▶ _Problèmes à résoudre_:
1. Renvoyez le passage du texte sur la détection des vidéos IA, de « Même avec filigrane » à « Pakistan à l’Iran. ».
2. D'après le texte sur la détection des vidéos IA, les affirmations (a), (b) et (c) sont-elles exactes ? Répondez par oui ou non et citez les mots du texte qui tranchent. (a) Gemini identifie correctement toutes les vidéos portant le filigrane. (b) Newsguard a payé pour l'outil qui a servi à supprimer le filigrane. (c) Grok échoue sur 95 % des vidéos testées.
3. Traduisez en anglais cette phrase du texte sur la détection des vidéos IA : « Sora appose un filigrane visible « Sora » en mouvement et embarque aussi des métadonnées C2PA pour la traçabilité. »

Selon une enquête de Newsguard, les principaux chatbots peinent à détecter les vidéos générées par IA. Testés sur des séquences produites avec Sora, l’outil vidéo d’OpenAI, Grok d’xAI échoue sur 95 % des cas, ChatGPT atteint 92,5 % d’erreurs, et Gemini de Google reste le « meilleur » du lot avec 78 % d’erreurs. Le protocole inclut des questions directes sur l’authenticité des vidéos et sur leur éventuelle origine IA.
Des garde-fous facilement contournés
Sora appose un filigrane visible « Sora » en mouvement et embarque aussi des métadonnées C2PA pour la traçabilité. Dans les faits, ces dispositifs sont fragiles. Des outils gratuits en ligne suppriment le filigrane sans effort. Newsguard en a employé un pour ses tests, ce qui a suffi à tromper les modèles.

Même avec filigrane intact, les chatbots se trompent encore. Sur des vidéos marquées, Grok échoue dans 30 % des cas, ChatGPT dans 7,5 %, quand Gemini les identifie correctement à 100 %. Newsguard cite des réponses fantaisistes, dont une attribution à un inexistant « Sora News » au sujet d’une livraison fictive de chasseurs du Pakistan à l’Iran.

▶ _Extraits de données_:
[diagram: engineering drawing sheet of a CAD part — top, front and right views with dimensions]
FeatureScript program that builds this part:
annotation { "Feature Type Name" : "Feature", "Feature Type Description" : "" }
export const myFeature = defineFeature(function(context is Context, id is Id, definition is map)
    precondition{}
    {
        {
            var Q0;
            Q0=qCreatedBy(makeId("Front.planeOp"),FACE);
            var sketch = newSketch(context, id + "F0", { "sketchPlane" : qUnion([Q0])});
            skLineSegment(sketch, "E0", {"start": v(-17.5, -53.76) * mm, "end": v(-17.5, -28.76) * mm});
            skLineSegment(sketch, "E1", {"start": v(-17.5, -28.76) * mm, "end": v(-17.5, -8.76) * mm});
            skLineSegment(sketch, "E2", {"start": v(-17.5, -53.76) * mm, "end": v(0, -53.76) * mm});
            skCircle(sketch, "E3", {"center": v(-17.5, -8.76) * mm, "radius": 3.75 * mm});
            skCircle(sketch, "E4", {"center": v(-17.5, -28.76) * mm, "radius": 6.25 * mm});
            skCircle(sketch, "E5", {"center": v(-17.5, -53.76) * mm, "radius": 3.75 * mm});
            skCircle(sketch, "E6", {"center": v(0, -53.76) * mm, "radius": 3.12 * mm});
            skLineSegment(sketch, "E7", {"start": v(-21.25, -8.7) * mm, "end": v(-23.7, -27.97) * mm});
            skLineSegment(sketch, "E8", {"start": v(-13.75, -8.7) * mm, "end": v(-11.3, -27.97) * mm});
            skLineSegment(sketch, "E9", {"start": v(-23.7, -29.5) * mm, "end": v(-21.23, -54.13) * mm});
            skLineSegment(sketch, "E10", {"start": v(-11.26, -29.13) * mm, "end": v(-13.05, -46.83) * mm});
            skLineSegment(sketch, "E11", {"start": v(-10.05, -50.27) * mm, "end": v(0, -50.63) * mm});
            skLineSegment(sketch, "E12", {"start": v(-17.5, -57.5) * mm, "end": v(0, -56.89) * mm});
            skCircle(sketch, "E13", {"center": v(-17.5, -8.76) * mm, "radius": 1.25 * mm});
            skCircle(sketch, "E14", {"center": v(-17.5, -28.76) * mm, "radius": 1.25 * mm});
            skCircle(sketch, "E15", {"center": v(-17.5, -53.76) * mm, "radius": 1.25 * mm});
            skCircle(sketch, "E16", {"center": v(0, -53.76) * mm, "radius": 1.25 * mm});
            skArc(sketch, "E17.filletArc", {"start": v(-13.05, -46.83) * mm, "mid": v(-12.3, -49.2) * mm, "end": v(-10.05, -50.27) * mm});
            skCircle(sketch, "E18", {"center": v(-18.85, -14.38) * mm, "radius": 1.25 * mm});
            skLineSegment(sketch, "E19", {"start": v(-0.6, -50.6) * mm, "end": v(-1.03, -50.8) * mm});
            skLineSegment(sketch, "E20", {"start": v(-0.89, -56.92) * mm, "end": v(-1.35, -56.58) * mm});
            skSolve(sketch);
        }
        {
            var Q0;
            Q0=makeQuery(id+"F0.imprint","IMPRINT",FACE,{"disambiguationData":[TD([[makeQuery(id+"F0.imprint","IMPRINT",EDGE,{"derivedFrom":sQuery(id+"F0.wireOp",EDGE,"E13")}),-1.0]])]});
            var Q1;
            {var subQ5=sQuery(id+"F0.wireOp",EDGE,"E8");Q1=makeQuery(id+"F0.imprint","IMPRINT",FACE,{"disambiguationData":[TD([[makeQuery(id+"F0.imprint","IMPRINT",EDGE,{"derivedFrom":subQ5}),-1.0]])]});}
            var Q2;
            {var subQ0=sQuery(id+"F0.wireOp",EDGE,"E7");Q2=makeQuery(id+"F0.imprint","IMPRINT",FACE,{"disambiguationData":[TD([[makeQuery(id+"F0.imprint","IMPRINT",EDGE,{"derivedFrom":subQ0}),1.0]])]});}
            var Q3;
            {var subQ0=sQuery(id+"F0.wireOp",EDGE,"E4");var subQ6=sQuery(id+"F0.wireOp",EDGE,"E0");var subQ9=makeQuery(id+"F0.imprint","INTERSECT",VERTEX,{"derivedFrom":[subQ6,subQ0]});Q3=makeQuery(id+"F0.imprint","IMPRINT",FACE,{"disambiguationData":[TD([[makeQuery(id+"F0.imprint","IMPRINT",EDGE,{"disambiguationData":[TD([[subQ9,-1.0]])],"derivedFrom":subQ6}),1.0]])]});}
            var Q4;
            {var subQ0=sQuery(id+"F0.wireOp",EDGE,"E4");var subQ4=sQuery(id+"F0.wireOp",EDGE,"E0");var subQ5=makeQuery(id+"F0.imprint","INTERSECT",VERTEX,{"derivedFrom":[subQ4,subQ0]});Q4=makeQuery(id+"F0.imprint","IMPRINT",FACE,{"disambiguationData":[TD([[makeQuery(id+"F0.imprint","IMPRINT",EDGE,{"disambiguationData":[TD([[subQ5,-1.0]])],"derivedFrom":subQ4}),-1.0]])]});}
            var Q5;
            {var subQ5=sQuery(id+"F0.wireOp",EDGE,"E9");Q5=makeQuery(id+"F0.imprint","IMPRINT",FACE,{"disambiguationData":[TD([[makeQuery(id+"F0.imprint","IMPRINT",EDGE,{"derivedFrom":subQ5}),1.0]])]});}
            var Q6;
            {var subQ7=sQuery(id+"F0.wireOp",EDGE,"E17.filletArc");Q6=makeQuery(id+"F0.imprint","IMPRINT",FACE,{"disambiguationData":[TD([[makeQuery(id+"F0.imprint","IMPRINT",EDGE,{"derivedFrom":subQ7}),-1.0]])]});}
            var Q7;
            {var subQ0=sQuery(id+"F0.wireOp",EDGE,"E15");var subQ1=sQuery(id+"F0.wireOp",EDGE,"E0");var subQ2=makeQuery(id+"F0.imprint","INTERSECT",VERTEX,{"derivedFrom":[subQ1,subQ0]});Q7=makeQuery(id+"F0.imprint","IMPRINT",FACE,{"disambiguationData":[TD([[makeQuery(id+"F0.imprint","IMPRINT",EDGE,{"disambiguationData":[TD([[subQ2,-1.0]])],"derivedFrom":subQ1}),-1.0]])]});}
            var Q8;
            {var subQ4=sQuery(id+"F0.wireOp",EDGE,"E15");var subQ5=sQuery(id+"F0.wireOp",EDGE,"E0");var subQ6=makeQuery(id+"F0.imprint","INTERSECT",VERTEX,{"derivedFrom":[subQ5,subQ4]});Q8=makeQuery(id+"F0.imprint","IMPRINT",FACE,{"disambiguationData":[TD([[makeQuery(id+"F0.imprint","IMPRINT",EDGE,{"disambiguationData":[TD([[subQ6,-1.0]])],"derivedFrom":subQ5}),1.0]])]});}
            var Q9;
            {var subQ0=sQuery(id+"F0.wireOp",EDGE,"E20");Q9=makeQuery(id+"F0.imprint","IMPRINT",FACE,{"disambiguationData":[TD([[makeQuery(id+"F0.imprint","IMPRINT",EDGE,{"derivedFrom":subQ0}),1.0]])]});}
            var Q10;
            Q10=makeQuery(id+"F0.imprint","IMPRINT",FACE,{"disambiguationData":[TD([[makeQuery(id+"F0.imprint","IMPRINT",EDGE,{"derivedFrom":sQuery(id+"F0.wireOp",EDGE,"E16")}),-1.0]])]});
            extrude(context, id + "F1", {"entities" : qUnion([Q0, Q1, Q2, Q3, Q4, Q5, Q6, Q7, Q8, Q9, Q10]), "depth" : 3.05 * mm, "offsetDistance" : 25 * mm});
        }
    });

▶ _Réponses aux exercices_:
1.
Même avec filigrane intact, les chatbots se trompent encore. Sur des vidéos marquées, Grok échoue dans 30 % des cas, ChatGPT dans 7,5 %, quand Gemini les identifie correctement à 100 %. Newsguard cite des réponses fantaisistes, dont une attribution à un inexistant « Sora News » au sujet d’une livraison fictive de chasseurs du Pakistan à l’Iran.

2.
(a) Oui : « Gemini les identifie correctement à 100 % ».
(b) Non : « Des outils gratuits en ligne suppriment le filigrane sans effort. Newsguard en a employé un pour ses tests ».
(c) Oui : « Grok d’xAI échoue sur 95 % des cas ».

3. Sora applies a visible, moving "Sora" watermark and also embeds C2PA metadata for traceability.